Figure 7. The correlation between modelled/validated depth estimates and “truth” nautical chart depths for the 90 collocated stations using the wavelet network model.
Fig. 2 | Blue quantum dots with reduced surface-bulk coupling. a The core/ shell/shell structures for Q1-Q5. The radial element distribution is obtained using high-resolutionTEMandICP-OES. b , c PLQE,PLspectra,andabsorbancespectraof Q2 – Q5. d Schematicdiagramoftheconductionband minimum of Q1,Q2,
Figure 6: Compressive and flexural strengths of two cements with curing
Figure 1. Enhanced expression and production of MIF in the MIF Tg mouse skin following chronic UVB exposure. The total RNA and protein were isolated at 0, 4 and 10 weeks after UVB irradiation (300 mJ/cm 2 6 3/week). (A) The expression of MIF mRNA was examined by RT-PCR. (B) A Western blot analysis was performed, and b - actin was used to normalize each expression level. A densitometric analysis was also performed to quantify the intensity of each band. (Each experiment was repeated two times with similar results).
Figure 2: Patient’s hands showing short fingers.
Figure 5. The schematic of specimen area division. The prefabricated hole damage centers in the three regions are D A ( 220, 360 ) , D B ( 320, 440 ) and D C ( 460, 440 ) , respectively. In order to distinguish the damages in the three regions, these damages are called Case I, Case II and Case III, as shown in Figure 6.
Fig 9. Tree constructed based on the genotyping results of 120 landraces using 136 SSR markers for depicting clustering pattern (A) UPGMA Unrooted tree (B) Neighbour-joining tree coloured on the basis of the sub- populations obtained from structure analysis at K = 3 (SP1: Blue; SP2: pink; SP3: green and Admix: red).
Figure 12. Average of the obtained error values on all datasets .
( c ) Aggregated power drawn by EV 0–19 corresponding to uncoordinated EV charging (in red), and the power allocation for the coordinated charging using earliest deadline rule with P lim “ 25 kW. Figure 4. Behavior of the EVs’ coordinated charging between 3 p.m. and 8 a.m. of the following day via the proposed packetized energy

################

From the listing above, the lines starting with the one that has "Figure 1. Enhanced" and running through the one that has "Figure 12. Average" should be copied exactly, ends included.

Figure 1. Enhanced expression and production of MIF in the MIF Tg mouse skin following chronic UVB exposure. The total RNA and protein were isolated at 0, 4 and 10 weeks after UVB irradiation (300 mJ/cm 2 6 3/week). (A) The expression of MIF mRNA was examined by RT-PCR. (B) A Western blot analysis was performed, and b - actin was used to normalize each expression level. A densitometric analysis was also performed to quantify the intensity of each band. (Each experiment was repeated two times with similar results).
Figure 2: Patient’s hands showing short fingers.
Figure 5. The schematic of specimen area division. The prefabricated hole damage centers in the three regions are D A ( 220, 360 ) , D B ( 320, 440 ) and D C ( 460, 440 ) , respectively. In order to distinguish the damages in the three regions, these damages are called Case I, Case II and Case III, as shown in Figure 6.
Fig 9. Tree constructed based on the genotyping results of 120 landraces using 136 SSR markers for depicting clustering pattern (A) UPGMA Unrooted tree (B) Neighbour-joining tree coloured on the basis of the sub- populations obtained from structure analysis at K = 3 (SP1: Blue; SP2: pink; SP3: green and Admix: red).
Figure 12. Average of the obtained error values on all datasets .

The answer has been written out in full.